Studies on transformation of Escherichia coli tion With plasmids. Selection was performed on solid LB with ampicillin Sampling plasmids in E. This protocol this described on pages 1. Basically it followed the technique described by Laemmli [ 18 Laemmli, UK Cleavage of structural proteins During the assambly of the head of bacteriophage T4.
Gels, 10 x 10 cm and a polyacrylamide concentration of The proteins used as standards were the Bio-Rad kit for low sal haloidea se combinance weights.
Sal haloidea se combinance calculation of molecular weights and densitometric analysis of the gels was performed using an image analyzer Bio Image, Millipore Corp.
The kilodalton sal haloidea se combinance of Candida albicans is an alcohol-dehydrogenase: Molecular cloning and immunological analysis using mono- clonal antibodies.
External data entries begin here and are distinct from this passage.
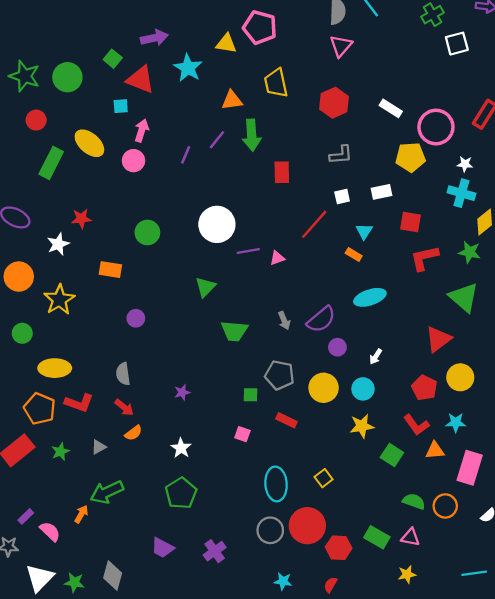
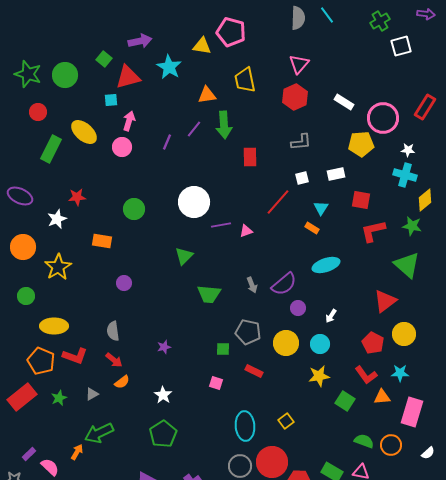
pink triangle: (341, 46) -> (299, 64), moved
red triangle: (140, 80) -> (128, 77), turned -36

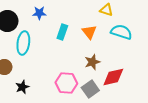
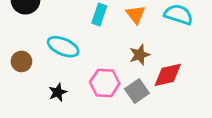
cyan ellipse: (23, 43) -> (63, 47), moved, turned -75
black star: (22, 87) -> (58, 92), moved

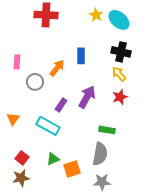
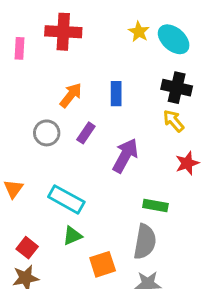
pink rectangle: (17, 62) -> (19, 48), moved
orange arrow: (57, 68) -> (71, 95), moved
red star: (120, 97) -> (187, 163), moved
purple rectangle: (61, 105) -> (86, 133), moved
green triangle: (53, 159) -> (72, 236), moved

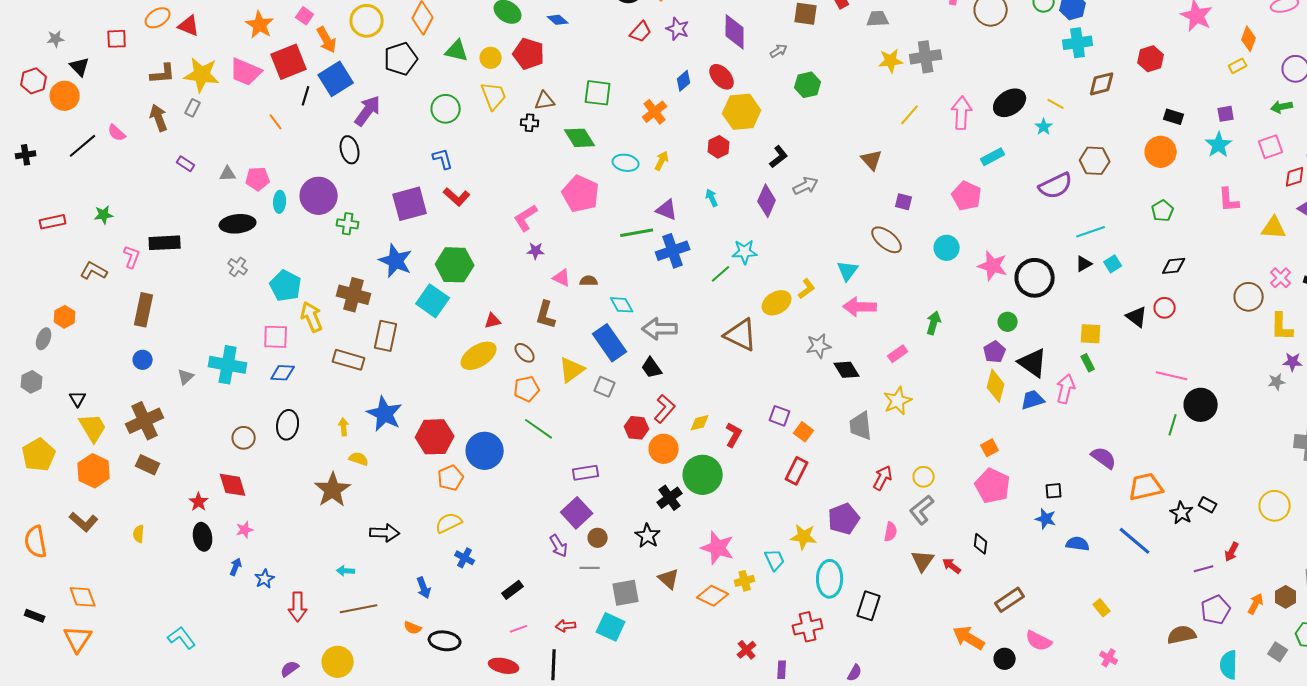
The membrane is then incubated with the antibodies of interest for several sal haloidea se combinance these antibodies may come from patients or from immunized animals. This commercial anti-IgG antibody will, if we have used an immunized animal, or anti-IgE, if the serum is derived from human. The membrane is again washed in PBS, and stained with 4-chloro-l-naphthol 0. The reaction is stopped with distilled water. The purified RNA sal haloidea se combinance resuspended in ul diethylpyrocarbonate treated distilled water, and its concentration was determined at nm.
From mg of pollen they were obtained about 8. Synthesis of first strand complementary DNA. Profilin gene amplification by PCR. The primers used were based PCR sequence allergen Ole e 1 published previously [ 10 ]:. The primers consist of the hybridization site in boldseveral cleavage sites for the restriction endonucleases, EcoRI, HindIII and Sal haloidea se combinance underlinedand a nucleotide anchor. The PCR amplification reaction of the gene coding for the allergen Ole e 1 had the following components in a reaction volume of 50 ul: XLO amplification buffer, 5.